Renee talks about celebrating secondary students' creativity and focusing on design.
Lighting with a digital and design focus
So when we had the opportunity to develop the lighting project, we looked at the previous successes and we definitely recognised that the girls really enjoyed the practical aspects, but we wanted to celebrate their creativity a lot more. And we wanted to incorporate more design, spend more time on their design and visual communication. And so with a very authentic context in mind, we then looked at standards, and we figured that going for a DVC standard over generic technology allowed for the focus on design. And by incorporating the digital technologies we were still able to provide the girls with the opportunity to make a fully functional prototype.

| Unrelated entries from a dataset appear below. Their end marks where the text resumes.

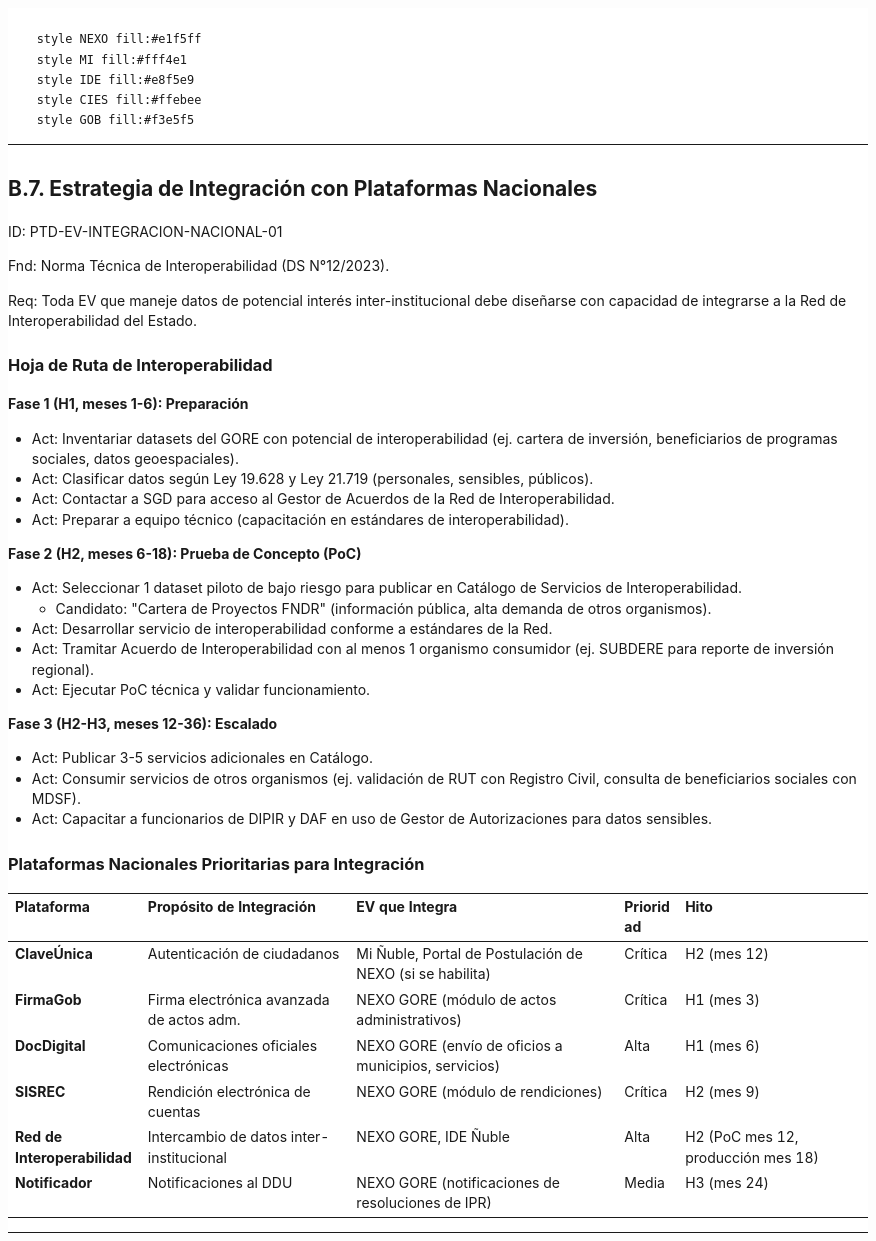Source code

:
 ```mermaid
    
    style NEXO fill:#e1f5ff
    style MI fill:#fff4e1
    style IDE fill:#e8f5e9
    style CIES fill:#ffebee
    style GOB fill:#f3e5f5
```

---

## B.7. Estrategia de Integración con Plataformas Nacionales

ID: PTD-EV-INTEGRACION-NACIONAL-01

Fnd: Norma Técnica de Interoperabilidad (DS N°12/2023).

Req: Toda EV que maneje datos de potencial interés inter-institucional debe diseñarse con capacidad de integrarse a la Red de Interoperabilidad del Estado.

### Hoja de Ruta de Interoperabilidad

**Fase 1 (H1, meses 1-6): Preparación**

- Act: Inventariar datasets del GORE con potencial de interoperabilidad (ej. cartera de inversión, beneficiarios de programas sociales, datos geoespaciales).
- Act: Clasificar datos según Ley 19.628 y Ley 21.719 (personales, sensibles, públicos).
- Act: Contactar a SGD para acceso al Gestor de Acuerdos de la Red de Interoperabilidad.
- Act: Preparar a equipo técnico (capacitación en estándares de interoperabilidad).

**Fase 2 (H2, meses 6-18): Prueba de Concepto (PoC)**

- Act: Seleccionar 1 dataset piloto de bajo riesgo para publicar en Catálogo de Servicios de Interoperabilidad.
  - Candidato: "Cartera de Proyectos FNDR" (información pública, alta demanda de otros organismos).
- Act: Desarrollar servicio de interoperabilidad conforme a estándares de la Red.
- Act: Tramitar Acuerdo de Interoperabilidad con al menos 1 organismo consumidor (ej. SUBDERE para reporte de inversión regional).
- Act: Ejecutar PoC técnica y validar funcionamiento.

**Fase 3 (H2-H3, meses 12-36): Escalado**

- Act: Publicar 3-5 servicios adicionales en Catálogo.
- Act: Consumir servicios de otros organismos (ej. validación de RUT con Registro Civil, consulta de beneficiarios sociales con MDSF).
- Act: Capacitar a funcionarios de DIPIR y DAF en uso de Gestor de Autorizaciones para datos sensibles.

### Plataformas Nacionales Prioritarias para Integración

| Plataforma | Propósito de Integración | EV que Integra | Prioridad | Hito |
|:---|:---|:---|:---|:---|
| **ClaveÚnica** | Autenticación de ciudadanos | Mi Ñuble, Portal de Postulación de NEXO (si se habilita) | Crítica | H2 (mes 12) |
| **FirmaGob** | Firma electrónica avanzada de actos adm. | NEXO GORE (módulo de actos administrativos) | Crítica | H1 (mes 3) |
| **DocDigital** | Comunicaciones oficiales electrónicas | NEXO GORE (envío de oficios a municipios, servicios) | Alta | H1 (mes 6) |
| **SISREC** | Rendición electrónica de cuentas | NEXO GORE (módulo de rendiciones) | Crítica | H2 (mes 9) |
| **Red de Interoperabilidad** | Intercambio de datos inter-institucional | NEXO GORE, IDE Ñuble | Alta | H2 (PoC mes 12, producción mes 18) |
| **Notificador** | Notificaciones al DDU | NEXO GORE (notificaciones de resoluciones de IPR) | Media | H3 (mes 24) |

---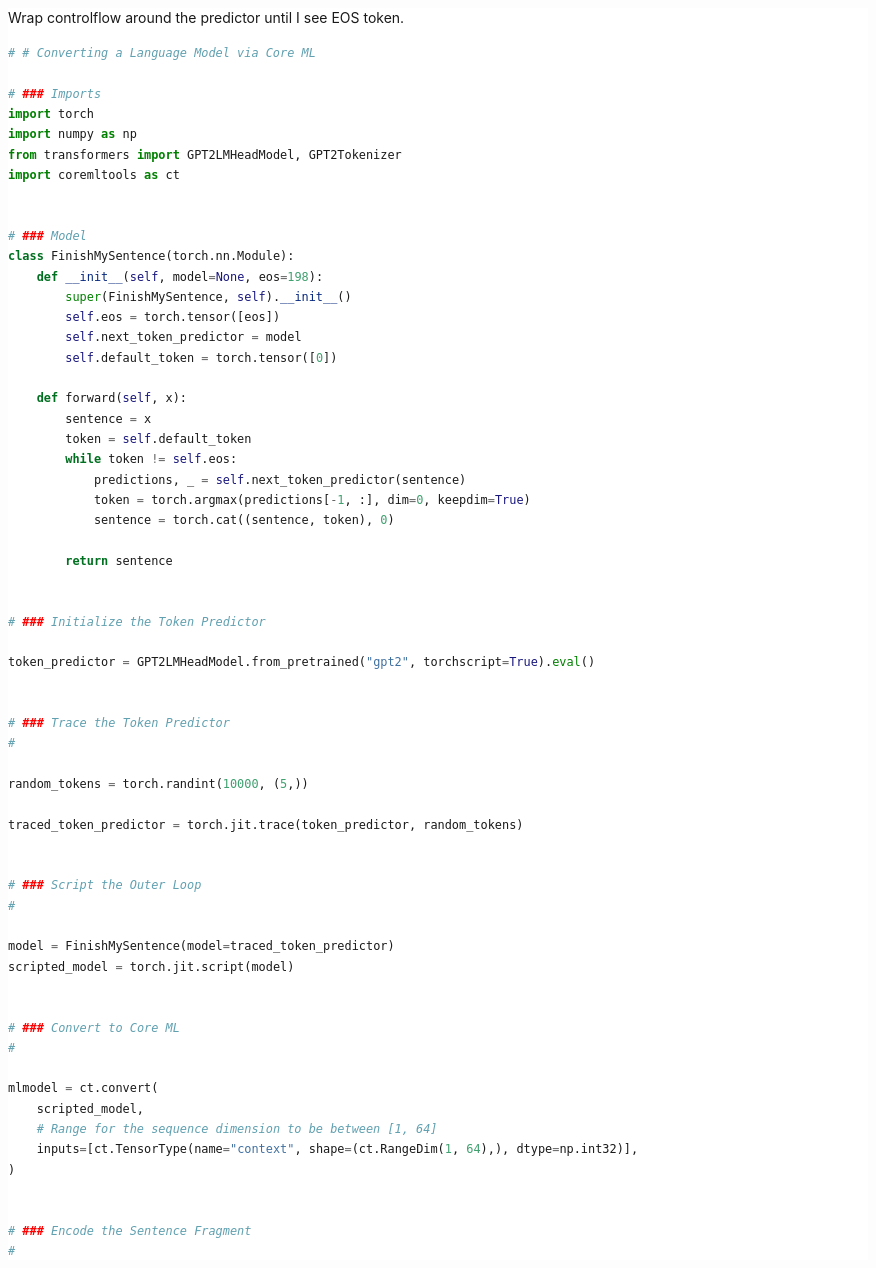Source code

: Wrap controlflow around the predictor until I see EOS token.
 
```python
# # Converting a Language Model via Core ML

# ### Imports
import torch
import numpy as np
from transformers import GPT2LMHeadModel, GPT2Tokenizer
import coremltools as ct


# ### Model
class FinishMySentence(torch.nn.Module):
    def __init__(self, model=None, eos=198):
        super(FinishMySentence, self).__init__()
        self.eos = torch.tensor([eos])
        self.next_token_predictor = model
        self.default_token = torch.tensor([0])
    
    def forward(self, x):
        sentence = x
        token = self.default_token
        while token != self.eos:
            predictions, _ = self.next_token_predictor(sentence)
            token = torch.argmax(predictions[-1, :], dim=0, keepdim=True)
            sentence = torch.cat((sentence, token), 0)
        
        return sentence


# ### Initialize the Token Predictor

token_predictor = GPT2LMHeadModel.from_pretrained("gpt2", torchscript=True).eval()


# ### Trace the Token Predictor
# 

random_tokens = torch.randint(10000, (5,))

traced_token_predictor = torch.jit.trace(token_predictor, random_tokens)


# ### Script the Outer Loop
# 

model = FinishMySentence(model=traced_token_predictor)
scripted_model = torch.jit.script(model)


# ### Convert to Core ML
# 

mlmodel = ct.convert(
    scripted_model,
    # Range for the sequence dimension to be between [1, 64]
    inputs=[ct.TensorType(name="context", shape=(ct.RangeDim(1, 64),), dtype=np.int32)],
)


# ### Encode the Sentence Fragment
# 

```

So they start with a piece of inspiration. It could be something quite removed from the context of lighting and they go through stages of ideation – they abstract, they work through sketches and paper models to find some beauty. And then once they have developed the sculptural idea for their light they move on to using their digital tools to prepare the files for the production.
So the final outcome for this project is a fully functional prototype of a piece of lighting design that the girls have been able to get produced at the Fab Lab – laser cut. We don’t assess the girls on their prototype. We look at the process of developing their ideas using their visual communication techniques. But the nice thing is that the actual production takes a very small amount of time and it produces this really high-quality outcome that we can then use in their presentation standards.
So we want to make sure that our projects are as authentic as possible. We try to mirror what is happening in industry and there’s a lot of quite small design offices out there these days that don’t have a lot of production resources available to them. And so what they do is, they will outsource, and so we tried to mirror that as best as we can by doing all the hands-on work with sketching and modelling with paper in class and then outsourcing with places like Fab Lab to get the final prototype produced.
So we really wanted to incorporate as many outside influences as possible to again, mirror what is happening out there in industry. And so we’ve looked to lighting designers like David Trubridge in the past. We’ve had him speak to the girls via Skype to give them an insight into his practice and that the girls are now following themselves. And we’ve also worked with ECC Lighting. They're a high-end lighting company, just down the road from us, fortunately, so we’ve been able to go there and see how they work, see some beautiful examples of lighting designs. And we work with a local electrician company who provide us with the lighting technologies.
I used to work as a lighting designer myself, and so if you’re thinking of following this sort of approach, I would suggest sticking to something that you are very passionate about. Lighting is something I really really enjoy working with. It’s a great medium and it allows for a lot of exploration and communication and it builds a lot of skill. And so because I am really interested in it, I think that it rubs off on my students. It’s quite infectious. They really enjoy the fact that I really enjoy it as well. And so I would probably challenge you to find something that you are really passionate about, and then it will come through your passion and your projects.